The difference between RuPaul’s Drag Race Season 5 and Season 7 is that I realized that I won being myself and I need to keep being myself. I don’t need to change who I am. I stopped putting pressure on myself to be everything to everyone and just decided to be authentically myself.

Jinkx Monsoon wears a dress by Tara Babylon • chest piece by Windowsen • ring by VANN • shoes by Larroudé.

Was being the first trans woman to be cast as Audrey in Little Shop of Horrors on Broadway a major milestone in your career?

Being cast as Audrey in Little Shop of Horrors said to me, the world is ready to embrace something new. I have been dreaming of playing Audrey since I was little and now it’s happening. My Audrey is big and larger than life. I still consider her a drag performance. Every character I create is a drag performance. Something about being cast as Audrey made the things, I thought were impossible, possible.

With LGBTQIA issues taking center stage in this upcoming election, what are your thoughts regarding the current political climate?

I don’t have a lot of faith in the current system, but I do believe that we can vote those people out because we are sick of the bullshit. Many conservatives have chosen to aim their focus on trans people to distract their base from their own ineptitude and incompetence. They thought they were going to rally everyone against the trans community, but it didn’t work. For the first time, the popular opinion is in our favor and God dammit they’re not going to take that away from me. We are going to win this battle.
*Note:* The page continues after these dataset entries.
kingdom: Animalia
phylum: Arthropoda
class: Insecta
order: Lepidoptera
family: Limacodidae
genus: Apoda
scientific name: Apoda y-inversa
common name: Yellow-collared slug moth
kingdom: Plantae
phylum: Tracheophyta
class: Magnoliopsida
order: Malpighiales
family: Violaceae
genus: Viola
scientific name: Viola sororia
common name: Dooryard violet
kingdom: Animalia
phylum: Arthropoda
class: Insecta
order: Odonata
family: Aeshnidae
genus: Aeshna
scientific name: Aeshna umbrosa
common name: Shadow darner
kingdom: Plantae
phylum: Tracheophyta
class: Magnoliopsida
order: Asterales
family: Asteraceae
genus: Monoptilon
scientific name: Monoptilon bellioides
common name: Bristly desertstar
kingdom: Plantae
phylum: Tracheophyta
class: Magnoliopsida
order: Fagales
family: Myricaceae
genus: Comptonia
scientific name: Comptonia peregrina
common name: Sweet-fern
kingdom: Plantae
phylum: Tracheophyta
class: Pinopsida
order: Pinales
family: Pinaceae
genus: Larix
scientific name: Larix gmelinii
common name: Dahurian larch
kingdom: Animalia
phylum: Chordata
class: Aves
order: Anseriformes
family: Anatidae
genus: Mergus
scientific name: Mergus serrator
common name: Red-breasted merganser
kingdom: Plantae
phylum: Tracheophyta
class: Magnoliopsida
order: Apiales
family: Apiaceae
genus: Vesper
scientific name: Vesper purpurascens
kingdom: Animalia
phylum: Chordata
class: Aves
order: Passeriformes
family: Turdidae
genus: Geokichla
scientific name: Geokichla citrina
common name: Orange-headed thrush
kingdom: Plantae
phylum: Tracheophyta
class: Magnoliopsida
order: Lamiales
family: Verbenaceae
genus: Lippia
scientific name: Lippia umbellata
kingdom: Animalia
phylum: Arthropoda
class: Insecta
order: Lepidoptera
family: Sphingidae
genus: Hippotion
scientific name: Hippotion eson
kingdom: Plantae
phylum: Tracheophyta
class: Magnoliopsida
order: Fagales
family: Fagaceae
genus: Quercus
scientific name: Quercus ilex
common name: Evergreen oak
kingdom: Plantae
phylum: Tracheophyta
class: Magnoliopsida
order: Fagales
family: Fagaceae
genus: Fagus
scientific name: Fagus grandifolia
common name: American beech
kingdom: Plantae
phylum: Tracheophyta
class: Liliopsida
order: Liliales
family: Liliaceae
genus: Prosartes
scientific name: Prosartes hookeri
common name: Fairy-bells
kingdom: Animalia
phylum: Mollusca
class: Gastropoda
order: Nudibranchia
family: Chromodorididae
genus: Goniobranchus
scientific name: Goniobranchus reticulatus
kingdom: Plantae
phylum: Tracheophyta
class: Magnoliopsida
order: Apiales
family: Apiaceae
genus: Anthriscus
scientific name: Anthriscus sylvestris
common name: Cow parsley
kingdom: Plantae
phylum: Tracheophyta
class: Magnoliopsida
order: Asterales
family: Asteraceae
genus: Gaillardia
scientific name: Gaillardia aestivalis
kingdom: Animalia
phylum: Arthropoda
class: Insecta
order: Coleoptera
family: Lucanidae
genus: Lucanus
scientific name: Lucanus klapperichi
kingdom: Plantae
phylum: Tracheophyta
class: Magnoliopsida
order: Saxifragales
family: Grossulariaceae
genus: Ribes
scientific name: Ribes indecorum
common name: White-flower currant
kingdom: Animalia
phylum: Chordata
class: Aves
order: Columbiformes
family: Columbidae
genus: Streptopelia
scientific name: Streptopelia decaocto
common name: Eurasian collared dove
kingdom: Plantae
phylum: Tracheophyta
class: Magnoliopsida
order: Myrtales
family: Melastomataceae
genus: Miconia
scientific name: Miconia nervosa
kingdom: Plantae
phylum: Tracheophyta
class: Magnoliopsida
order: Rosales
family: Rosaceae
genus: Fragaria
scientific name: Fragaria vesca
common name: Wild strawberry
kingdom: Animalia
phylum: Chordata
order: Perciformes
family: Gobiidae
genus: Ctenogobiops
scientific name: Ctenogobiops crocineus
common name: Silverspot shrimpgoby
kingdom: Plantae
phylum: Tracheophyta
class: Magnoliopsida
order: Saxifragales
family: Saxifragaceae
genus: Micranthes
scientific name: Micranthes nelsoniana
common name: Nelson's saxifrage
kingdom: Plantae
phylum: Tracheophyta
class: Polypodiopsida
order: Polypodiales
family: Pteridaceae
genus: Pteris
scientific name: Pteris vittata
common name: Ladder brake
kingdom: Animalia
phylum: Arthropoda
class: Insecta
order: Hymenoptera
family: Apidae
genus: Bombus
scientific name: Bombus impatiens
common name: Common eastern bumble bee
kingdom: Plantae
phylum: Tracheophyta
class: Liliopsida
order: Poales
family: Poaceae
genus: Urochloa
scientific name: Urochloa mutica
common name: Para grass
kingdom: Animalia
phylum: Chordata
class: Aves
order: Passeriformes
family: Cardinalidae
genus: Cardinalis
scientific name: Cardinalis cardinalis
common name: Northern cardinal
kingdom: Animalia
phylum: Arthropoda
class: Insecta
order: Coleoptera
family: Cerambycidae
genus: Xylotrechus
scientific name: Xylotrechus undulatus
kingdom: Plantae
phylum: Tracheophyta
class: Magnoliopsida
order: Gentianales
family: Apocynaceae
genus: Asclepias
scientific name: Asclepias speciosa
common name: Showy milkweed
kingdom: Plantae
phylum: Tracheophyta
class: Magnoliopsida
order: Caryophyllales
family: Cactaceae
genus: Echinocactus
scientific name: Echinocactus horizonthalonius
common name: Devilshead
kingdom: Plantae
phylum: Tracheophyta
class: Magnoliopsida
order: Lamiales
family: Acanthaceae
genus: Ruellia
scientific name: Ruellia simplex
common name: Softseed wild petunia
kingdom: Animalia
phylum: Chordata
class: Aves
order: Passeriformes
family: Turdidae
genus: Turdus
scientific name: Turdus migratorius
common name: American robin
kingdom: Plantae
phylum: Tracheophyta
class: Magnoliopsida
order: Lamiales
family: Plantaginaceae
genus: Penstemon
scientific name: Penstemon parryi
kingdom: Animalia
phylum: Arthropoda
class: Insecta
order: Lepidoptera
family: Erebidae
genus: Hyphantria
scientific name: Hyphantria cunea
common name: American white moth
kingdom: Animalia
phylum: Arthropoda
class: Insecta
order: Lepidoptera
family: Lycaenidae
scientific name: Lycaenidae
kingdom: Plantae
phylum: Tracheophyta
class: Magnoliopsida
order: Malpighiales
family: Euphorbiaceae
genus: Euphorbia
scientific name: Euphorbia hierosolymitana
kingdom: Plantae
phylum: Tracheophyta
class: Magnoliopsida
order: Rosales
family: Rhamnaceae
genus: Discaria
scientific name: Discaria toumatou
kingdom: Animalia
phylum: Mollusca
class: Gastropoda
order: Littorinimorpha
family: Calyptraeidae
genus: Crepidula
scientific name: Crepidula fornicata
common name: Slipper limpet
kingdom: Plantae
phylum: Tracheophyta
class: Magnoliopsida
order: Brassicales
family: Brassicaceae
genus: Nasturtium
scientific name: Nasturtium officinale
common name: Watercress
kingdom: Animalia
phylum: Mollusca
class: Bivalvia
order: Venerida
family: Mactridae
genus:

What words of encouragement would you give to young people seeking to follow a similar path?

Knowing who you are and knowing that you have the goods is just one part of this journey. You will have to accept that it’s not all going to happen at once. You must be okay with chipping away at it slowly. It takes passion, talent and tenacity. Very few people strike gold on the first try. Fame doesn’t just happen. I laid the brickwork down for 10 years so that I was ready for the opportunities and celebrity I am experiencing now. I love this work and I want to do this work for the rest of my life. If you are dedicated to the process and to self-improvement, you can do it.